We started anxiety and depression medications and stopped worrying about ADHD.
Ninth grade was a repeat of eighth grade – except for a few bright experiences that started to shine . He started Robotics club in 9th grade and joined ROTC. He was part of the ROTC Cyber Patriots team.
He barely finished 9th grade and he moved forward.
Over the summer he gradually started to withdraw from all the things he loved, for the last 3 weeks we could not get him to focus on things other than video games.
Nothing else mattered.
In early August, William turned 15, and he had a plan. A plan for success in 10th grade. However, as school grew closer, his anxiety increased.
We noticed he was struggling to concentrate on even the things he loved.
On the Monday before he took his life William visited his Ophthalmologist to check on his eyes.
William had been seeing this brilliant doctor since he was 5 years old. She knew every millimeter of his two beautiful blue eyes.
She saw something different.
As mentioned before, William was smart – his ability to grasp things just by listening was how he made his way through school.
William did not take notes.
William did not study.
No Dyslexic wants to read notes and listening had always worked for William.
His doctor said it was just a change in his optic nerve in his right eye.

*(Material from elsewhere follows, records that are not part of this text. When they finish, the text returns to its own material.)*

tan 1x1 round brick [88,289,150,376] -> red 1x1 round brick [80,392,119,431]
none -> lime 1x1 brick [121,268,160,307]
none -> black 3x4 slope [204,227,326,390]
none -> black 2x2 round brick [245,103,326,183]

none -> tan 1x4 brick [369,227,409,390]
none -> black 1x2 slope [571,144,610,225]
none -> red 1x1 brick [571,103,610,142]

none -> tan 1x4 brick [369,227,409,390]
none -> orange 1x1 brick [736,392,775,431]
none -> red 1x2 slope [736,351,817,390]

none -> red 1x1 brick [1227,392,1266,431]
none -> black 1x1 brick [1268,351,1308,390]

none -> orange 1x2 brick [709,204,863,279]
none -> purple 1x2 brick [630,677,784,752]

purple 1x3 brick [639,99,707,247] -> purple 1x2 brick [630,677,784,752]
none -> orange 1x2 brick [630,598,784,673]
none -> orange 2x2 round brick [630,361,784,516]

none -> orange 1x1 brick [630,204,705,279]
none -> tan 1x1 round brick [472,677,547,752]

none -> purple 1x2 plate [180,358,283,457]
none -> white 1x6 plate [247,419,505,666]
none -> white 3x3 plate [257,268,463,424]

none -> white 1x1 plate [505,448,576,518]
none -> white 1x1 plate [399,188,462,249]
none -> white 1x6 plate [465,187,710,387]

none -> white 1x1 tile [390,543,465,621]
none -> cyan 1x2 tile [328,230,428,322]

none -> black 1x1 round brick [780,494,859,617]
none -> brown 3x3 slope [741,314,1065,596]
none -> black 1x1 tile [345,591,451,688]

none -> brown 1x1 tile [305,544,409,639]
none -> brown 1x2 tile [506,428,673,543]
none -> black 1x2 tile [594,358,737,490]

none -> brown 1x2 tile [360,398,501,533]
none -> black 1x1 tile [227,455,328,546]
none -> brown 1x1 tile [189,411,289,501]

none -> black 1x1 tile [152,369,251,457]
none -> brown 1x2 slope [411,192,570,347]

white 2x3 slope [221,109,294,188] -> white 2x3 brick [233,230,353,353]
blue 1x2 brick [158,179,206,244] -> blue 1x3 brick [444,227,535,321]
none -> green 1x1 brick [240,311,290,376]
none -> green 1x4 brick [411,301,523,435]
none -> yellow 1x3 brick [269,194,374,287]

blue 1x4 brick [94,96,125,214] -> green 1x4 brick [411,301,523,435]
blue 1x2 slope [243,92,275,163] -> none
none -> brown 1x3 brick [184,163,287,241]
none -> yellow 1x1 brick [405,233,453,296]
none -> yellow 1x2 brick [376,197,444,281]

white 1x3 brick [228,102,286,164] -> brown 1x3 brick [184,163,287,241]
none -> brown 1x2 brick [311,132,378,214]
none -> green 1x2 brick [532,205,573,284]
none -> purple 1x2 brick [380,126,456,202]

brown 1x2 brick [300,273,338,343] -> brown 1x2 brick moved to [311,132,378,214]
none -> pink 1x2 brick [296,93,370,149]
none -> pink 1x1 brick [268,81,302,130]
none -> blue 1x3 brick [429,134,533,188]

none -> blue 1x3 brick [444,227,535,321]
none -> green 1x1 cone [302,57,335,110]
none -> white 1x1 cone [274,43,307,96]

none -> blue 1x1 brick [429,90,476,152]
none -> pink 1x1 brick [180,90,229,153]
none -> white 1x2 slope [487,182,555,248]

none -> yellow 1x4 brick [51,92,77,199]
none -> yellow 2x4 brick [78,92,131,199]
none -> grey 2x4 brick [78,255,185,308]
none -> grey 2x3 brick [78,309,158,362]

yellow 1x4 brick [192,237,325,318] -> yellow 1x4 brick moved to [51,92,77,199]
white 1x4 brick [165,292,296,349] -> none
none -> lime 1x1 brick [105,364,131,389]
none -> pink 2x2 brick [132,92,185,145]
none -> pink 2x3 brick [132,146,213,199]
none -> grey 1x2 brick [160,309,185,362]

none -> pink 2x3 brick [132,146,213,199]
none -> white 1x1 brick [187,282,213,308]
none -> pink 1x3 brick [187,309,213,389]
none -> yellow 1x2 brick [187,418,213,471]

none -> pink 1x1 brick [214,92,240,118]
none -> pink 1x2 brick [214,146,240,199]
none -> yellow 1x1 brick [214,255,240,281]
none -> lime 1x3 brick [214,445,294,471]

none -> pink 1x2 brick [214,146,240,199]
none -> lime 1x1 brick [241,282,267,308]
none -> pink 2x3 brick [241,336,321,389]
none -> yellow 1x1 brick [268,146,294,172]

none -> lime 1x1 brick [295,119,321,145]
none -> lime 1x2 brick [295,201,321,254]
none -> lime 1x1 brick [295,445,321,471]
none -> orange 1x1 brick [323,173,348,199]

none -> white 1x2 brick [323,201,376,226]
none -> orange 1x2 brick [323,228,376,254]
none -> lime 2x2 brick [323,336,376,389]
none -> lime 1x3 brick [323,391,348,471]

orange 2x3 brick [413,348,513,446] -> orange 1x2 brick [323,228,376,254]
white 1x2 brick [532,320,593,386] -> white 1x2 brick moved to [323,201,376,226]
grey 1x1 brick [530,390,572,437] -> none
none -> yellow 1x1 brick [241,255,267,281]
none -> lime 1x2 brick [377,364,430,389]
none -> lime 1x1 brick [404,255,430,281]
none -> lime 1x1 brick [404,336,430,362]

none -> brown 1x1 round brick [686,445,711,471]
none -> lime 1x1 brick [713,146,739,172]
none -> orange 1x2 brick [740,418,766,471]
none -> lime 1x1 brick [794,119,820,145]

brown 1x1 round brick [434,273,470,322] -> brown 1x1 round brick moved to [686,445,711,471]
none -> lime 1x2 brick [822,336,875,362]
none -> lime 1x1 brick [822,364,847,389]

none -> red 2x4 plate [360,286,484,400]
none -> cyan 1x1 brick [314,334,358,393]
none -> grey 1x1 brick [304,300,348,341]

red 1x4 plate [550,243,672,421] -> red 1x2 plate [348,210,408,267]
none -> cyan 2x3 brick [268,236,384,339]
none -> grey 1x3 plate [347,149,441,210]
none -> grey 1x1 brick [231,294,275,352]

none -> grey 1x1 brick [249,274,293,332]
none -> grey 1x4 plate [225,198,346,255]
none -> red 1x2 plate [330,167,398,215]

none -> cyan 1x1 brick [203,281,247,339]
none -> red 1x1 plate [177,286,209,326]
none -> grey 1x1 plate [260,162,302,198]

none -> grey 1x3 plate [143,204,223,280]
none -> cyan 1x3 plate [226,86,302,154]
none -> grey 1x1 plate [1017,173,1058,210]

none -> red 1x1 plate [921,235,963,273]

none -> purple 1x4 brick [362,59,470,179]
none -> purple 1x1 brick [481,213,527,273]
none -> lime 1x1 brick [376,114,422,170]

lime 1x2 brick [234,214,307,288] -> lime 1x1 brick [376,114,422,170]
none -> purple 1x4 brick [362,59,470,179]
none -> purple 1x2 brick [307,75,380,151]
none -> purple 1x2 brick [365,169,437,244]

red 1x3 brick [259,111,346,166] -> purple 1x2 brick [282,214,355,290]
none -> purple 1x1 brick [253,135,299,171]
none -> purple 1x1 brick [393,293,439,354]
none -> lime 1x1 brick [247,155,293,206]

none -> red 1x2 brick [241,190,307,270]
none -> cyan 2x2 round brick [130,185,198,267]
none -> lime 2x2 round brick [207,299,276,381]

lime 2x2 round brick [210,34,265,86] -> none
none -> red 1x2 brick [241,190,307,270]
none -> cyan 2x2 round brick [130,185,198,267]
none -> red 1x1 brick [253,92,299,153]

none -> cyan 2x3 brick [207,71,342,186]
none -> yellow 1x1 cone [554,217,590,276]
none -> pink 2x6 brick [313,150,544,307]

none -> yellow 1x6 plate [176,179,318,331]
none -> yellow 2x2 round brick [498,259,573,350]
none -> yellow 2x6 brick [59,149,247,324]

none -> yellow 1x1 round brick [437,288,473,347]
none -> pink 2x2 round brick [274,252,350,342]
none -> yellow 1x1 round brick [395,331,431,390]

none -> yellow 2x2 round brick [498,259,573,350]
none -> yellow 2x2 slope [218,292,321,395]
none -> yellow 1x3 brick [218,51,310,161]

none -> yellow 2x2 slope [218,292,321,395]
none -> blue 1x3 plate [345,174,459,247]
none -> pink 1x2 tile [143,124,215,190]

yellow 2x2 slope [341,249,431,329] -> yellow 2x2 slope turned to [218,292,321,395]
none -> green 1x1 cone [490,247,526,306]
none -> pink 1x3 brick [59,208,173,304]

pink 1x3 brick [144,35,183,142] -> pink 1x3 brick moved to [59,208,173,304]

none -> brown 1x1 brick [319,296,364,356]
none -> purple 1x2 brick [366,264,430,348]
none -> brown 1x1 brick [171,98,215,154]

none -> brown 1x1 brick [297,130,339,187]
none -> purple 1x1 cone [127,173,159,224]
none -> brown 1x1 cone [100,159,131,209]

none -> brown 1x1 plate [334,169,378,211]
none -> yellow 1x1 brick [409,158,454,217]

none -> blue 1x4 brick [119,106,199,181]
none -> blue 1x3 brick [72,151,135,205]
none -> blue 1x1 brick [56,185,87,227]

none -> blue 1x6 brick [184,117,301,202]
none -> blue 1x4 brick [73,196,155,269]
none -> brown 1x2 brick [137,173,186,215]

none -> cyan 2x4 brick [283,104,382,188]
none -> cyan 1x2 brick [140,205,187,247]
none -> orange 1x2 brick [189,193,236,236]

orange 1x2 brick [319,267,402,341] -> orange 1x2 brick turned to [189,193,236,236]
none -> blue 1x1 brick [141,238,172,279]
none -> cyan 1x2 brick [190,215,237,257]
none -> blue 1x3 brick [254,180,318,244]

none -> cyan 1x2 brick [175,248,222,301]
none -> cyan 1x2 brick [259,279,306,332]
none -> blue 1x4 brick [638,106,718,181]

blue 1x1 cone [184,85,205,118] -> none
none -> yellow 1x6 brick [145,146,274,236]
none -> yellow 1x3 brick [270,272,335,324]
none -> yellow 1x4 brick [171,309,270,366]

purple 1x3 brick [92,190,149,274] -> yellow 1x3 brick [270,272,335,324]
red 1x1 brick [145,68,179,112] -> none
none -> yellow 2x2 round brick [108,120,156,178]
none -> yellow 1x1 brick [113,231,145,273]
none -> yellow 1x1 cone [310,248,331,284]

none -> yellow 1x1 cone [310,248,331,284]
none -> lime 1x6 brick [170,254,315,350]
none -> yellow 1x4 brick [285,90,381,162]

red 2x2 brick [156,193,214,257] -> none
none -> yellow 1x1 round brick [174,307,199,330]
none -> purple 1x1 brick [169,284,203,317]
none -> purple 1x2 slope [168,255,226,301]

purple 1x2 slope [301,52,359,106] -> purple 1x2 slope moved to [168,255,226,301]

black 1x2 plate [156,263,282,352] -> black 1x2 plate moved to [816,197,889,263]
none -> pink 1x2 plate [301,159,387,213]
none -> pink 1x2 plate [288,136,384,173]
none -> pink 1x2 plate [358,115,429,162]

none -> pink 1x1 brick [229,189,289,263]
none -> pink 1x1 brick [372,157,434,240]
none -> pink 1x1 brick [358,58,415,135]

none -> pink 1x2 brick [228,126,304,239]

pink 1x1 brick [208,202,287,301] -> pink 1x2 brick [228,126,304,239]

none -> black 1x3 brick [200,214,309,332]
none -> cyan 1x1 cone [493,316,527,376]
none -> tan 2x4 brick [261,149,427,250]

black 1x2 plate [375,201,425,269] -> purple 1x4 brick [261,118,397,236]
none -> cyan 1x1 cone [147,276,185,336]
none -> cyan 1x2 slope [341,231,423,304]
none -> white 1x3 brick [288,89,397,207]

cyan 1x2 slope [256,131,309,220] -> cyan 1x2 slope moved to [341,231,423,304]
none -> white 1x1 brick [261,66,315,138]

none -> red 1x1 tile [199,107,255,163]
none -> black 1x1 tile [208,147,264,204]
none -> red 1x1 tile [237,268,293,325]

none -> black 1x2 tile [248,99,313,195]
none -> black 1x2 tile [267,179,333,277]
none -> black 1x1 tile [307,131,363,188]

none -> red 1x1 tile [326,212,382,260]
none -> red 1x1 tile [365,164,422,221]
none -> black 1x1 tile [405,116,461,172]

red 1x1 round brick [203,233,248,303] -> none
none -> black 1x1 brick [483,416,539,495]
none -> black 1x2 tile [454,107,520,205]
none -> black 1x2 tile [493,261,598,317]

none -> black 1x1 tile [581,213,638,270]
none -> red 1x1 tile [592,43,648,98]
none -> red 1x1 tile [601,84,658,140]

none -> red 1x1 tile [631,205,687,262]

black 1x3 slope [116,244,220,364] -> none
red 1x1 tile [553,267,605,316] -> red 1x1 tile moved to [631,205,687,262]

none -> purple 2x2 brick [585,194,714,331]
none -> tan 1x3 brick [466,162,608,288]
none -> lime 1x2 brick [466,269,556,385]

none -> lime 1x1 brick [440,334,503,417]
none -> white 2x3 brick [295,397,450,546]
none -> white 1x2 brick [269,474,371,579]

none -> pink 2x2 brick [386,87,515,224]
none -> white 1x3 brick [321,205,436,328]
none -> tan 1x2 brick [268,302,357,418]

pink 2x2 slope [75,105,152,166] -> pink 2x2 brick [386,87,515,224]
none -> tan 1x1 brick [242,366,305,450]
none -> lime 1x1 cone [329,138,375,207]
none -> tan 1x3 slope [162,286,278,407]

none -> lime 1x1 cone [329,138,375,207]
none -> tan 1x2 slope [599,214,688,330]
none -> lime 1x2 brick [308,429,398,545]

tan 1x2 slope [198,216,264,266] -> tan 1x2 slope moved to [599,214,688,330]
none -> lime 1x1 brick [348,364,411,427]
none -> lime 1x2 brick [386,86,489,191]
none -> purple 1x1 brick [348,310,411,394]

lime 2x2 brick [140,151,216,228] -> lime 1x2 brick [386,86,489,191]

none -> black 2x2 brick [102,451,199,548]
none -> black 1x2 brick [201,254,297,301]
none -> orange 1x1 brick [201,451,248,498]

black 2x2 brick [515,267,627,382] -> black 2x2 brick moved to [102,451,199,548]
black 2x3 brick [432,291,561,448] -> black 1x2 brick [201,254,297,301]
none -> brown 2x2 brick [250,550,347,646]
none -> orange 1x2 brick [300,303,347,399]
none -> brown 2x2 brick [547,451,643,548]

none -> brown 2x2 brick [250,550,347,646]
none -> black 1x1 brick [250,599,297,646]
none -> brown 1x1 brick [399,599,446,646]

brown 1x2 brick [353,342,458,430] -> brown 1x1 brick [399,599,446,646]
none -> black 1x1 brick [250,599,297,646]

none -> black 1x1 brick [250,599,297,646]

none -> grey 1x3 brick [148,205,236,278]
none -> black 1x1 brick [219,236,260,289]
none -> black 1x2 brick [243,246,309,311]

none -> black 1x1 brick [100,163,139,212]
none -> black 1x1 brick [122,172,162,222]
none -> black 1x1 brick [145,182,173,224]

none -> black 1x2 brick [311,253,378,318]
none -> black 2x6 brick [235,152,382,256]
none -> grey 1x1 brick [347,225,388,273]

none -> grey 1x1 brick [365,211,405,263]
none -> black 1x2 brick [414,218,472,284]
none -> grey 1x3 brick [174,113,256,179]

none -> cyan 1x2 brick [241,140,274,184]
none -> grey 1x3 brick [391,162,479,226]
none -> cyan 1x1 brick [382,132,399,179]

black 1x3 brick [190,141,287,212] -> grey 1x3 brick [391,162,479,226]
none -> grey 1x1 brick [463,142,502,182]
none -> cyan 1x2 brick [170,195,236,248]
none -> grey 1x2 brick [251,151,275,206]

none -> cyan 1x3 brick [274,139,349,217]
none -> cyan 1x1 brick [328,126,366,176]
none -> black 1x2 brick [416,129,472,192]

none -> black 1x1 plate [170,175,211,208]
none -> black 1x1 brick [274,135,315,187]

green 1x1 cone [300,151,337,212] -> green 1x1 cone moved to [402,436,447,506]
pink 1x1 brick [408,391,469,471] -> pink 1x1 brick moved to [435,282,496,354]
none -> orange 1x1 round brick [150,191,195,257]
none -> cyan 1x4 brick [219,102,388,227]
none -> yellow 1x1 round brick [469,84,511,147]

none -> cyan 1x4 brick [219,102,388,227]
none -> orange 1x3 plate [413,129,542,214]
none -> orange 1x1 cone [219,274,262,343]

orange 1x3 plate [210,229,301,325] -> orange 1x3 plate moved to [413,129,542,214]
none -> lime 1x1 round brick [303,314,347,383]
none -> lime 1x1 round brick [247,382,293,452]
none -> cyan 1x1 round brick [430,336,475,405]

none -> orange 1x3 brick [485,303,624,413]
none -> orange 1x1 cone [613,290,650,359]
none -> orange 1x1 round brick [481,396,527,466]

She did not see any irritation, nothing outright that she could clearly identify.
She said she wanted an MRI to see what was behind the optic nerve in his dominate eye.
William asked her “In my right eye?”
She said “Yes, your dominate eye.”
We had requested an in-person doctor’s visit to check his eyes because William started driving a bit (he was 15) and he complained he needed a new prescription because his vision was a bit blurry.
Remember all those long days and years of patching his eye we mentioned earlier? His good eye was patched all those years.
They patched his good eye so that if anything ever happened to that eye, William would not be totally blind. He had to force his left eye to see just enough so he could function. It really was not that good.
When William heard that his optic nerve changed, we think he felt that 11th rock fall into his backpack.
No good thing ever come out of extensive testing for William.
In his anxious state, it weighed on him.
The last day of William’s life was bright for us as a family. It was filled with some great moments. William hugged and kissed everyone in the house at different times throughout the day and he told them how much he loved them. He did his chores – which was unusual.
He went through his chore list with his mother and walked her around the house to make sure she approved. He was so involved in making sure he got everything done he would not sit down for dinner. What we know now is William was just getting things ready.
We went for an evening walk and when we returned our lives were changed forever.
William was gone.
His backpack was empty now.
The rocks no longer weighed him down.